Extract, from the records beneath this instruction, each line that contains the word "Circuit".

[[ Supplied data, beginning ]]

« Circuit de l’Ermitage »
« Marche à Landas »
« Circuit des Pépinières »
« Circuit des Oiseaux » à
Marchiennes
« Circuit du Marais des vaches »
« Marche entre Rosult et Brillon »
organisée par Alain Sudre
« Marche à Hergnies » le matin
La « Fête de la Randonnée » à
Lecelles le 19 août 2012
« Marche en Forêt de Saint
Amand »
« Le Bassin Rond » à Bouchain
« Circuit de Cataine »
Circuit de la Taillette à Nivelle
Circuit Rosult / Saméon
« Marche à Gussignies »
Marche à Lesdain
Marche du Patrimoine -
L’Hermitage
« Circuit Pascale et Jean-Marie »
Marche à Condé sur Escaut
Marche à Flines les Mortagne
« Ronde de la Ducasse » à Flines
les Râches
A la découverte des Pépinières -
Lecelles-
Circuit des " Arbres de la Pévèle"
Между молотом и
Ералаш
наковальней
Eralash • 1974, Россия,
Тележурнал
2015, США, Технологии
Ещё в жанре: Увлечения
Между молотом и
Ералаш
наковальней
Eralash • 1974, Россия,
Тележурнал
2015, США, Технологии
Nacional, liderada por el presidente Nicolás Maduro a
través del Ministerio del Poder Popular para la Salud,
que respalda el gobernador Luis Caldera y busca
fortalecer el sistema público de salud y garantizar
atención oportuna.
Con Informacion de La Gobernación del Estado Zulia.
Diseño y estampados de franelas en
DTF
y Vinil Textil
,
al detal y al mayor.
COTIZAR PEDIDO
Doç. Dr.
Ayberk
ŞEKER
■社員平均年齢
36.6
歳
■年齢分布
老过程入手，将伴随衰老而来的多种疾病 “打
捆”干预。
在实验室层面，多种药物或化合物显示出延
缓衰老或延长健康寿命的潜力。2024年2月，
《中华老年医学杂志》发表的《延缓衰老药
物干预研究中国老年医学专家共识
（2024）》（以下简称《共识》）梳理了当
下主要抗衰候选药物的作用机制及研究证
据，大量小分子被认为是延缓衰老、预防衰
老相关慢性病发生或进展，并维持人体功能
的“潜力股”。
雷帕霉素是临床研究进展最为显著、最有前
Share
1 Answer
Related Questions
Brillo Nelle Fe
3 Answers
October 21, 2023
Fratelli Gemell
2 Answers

[[ Supplied data, end ]]

# Completed exercise:
« Circuit de l’Ermitage »
« Circuit des Pépinières »
« Circuit des Oiseaux » à
« Circuit du Marais des vaches »
« Circuit de Cataine »
Circuit de la Taillette à Nivelle
Circuit Rosult / Saméon
« Circuit Pascale et Jean-Marie »
Circuit des " Arbres de la Pévèle"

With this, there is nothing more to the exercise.